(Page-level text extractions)
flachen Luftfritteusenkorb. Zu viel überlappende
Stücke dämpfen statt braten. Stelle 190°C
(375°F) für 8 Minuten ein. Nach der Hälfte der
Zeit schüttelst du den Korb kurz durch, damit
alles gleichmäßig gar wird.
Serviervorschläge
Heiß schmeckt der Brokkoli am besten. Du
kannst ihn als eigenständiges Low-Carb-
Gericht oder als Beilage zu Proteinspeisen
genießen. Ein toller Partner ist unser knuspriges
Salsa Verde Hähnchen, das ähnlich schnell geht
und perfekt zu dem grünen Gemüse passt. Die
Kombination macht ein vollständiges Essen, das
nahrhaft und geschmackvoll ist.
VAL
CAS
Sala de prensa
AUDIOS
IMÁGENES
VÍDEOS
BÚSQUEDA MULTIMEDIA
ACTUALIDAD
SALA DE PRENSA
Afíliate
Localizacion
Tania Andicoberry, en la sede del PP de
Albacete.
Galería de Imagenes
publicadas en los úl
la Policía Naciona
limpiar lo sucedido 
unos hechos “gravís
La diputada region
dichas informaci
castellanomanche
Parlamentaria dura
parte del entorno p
--
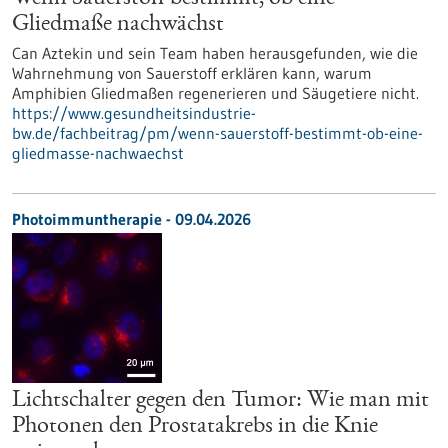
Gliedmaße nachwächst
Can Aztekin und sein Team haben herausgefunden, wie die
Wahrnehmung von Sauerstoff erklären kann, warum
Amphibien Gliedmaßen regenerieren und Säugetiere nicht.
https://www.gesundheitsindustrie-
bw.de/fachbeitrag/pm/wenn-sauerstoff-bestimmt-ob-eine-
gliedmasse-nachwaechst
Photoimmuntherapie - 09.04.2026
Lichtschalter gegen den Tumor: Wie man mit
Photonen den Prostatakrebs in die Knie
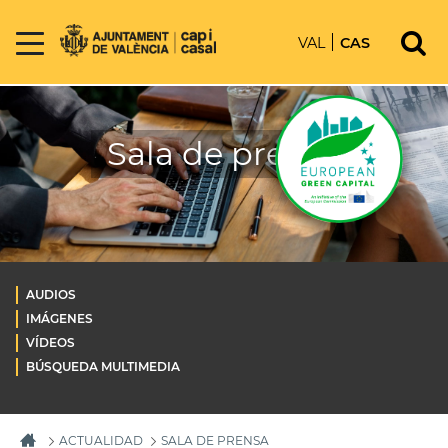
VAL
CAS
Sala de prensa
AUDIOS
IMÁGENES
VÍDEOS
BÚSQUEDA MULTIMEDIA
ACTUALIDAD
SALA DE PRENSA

EXERCISE GOAL: With the line that has "flachen Luftfritteusenkorb. Zu" as the first and the line that has "la Policía Naciona" as the last, repeat exactly that run of lines above and no more.

SOLUTION TO THIS EXERCISE:
flachen Luftfritteusenkorb. Zu viel überlappende
Stücke dämpfen statt braten. Stelle 190°C
(375°F) für 8 Minuten ein. Nach der Hälfte der
Zeit schüttelst du den Korb kurz durch, damit
alles gleichmäßig gar wird.
Serviervorschläge
Heiß schmeckt der Brokkoli am besten. Du
kannst ihn als eigenständiges Low-Carb-
Gericht oder als Beilage zu Proteinspeisen
genießen. Ein toller Partner ist unser knuspriges
Salsa Verde Hähnchen, das ähnlich schnell geht
und perfekt zu dem grünen Gemüse passt. Die
Kombination macht ein vollständiges Essen, das
nahrhaft und geschmackvoll ist.
VAL
CAS
Sala de prensa
AUDIOS
IMÁGENES
VÍDEOS
BÚSQUEDA MULTIMEDIA
ACTUALIDAD
SALA DE PRENSA
Afíliate
Localizacion
Tania Andicoberry, en la sede del PP de
Albacete.
Galería de Imagenes
publicadas en los úl
la Policía Naciona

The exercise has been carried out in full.